Good morning all. This is Your Morning Update, February 18, 2012.
Suzanne and I were just sitting around talking yesterday, about nothing in particular, with Bailey and Brandy ignoring me as they vied for her attention. I seems they think she’s something special. I don’t know, but they could be right. It was an altogether very pleasant time with nothing on the agenda. Sort of like when two people just sit and talk and have a glass or cup and don’t care what time it is. Times I’ve missed.
She had told me that her mom, Calliope was one of the nine muses, but she didn’t tell me that she was also her dad, Homer’s muse. I asked her why she brushed over that little fact. After all, Homer wrote those two classics, Iliad and the Odyssey, and that was no mean feat. She also failed to mention that she was the goddess of eloquence who bestowed her gift on Kings and Princes. In fact, her name Calliope translates as “Beautiful-Voiced.” I said, “There are a lot of politicians running for office this year that could use a goddess like that.”
Suzanne said, “Yes, she was my father’s muse, and is rightfully given credit for the inspiration she gave him to write those works. After all, she was the muse of epic poetry, and I think my dad knew that when he married her. As I told you, he was struggling as a writer, and it was mom who convinced him to open the deli to help support the family, and she even deserves the credit for naming the place “Musings.” So, now you know the rest of the story, so to speak.”
“Well,” I asked, “how did your dad feel about her getting some of the credit for what he wrote?”

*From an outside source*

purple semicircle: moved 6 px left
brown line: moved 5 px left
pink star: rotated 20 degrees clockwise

She said, “I don’t think he gave it much thought, it was his name on the books, not hers, nor did anyone else. She was, after all, his wife, and as such was expected to help him out in whatever endeavor he was involved in. In my dad’s case it was writing. After both books became best sellers in the known world, nobody really cared, and since we now had some financial security, we didn’t either.”
I said, “Did you know that in this country, during the steam era, there were musical instruments named after her. They called them Calliopes. Coincidence? I think not, and in a way poetic. They were part of many of the steam boats that plied waters of this young country, and later were part and parcel of circuses. They were noisy, and it was hard to control the volume of the music, since the music was made by blowing steam across a series of pipes of varying length to produce the different sounds and tones. But, they brought much joy to children,and many adults with their music and noise while they were at the circus. Think of it as a much larger and noisier pan flute like you play so beautifully. I know that epic poetry is not directly related to music, but in all poetry there is music, and in all music there is poetry, if only one cares to listen for it.”

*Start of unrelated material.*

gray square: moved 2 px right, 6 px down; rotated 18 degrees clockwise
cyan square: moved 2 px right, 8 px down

“Bobby, my mother would be glad to hear you say that,” she said, “but, she would argue that her job was first and foremost that of an epic poetry muse, and her first allegiance was to my father and helping him find his voice.
“Hmm,” I said, “that refrain sounds familiar to some of what I’ve heard from you since you arrived here. In fact, it sounds to me like everything I’ve heard you say since then. So, tell me, daughter of this famous muse, what is the most important thing you learned from your mother about musing? Or is that the right question? Should I have used the word ‘inspiring?’

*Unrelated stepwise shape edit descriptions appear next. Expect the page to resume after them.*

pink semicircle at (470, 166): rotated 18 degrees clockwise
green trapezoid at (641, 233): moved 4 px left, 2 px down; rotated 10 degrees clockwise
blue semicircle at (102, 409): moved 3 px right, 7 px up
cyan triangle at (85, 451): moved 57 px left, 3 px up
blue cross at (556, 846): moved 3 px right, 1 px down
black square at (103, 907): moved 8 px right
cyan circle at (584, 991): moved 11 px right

“Well,” Robert, she said in her mock teacher voice, “the most important thing I learned from mom was, to not prejudge what the person I am trying to inspire is working on. And, by the way, did you ever see, or hear one of these magical Calliopes yourself?”
“Look sweetheart, I may be old, but I’m not that old. In fact I only know of one guy that could have.”
She laughed, and said, “I’ll have to talk to mom about that.”
Take care, be well and keep in touch.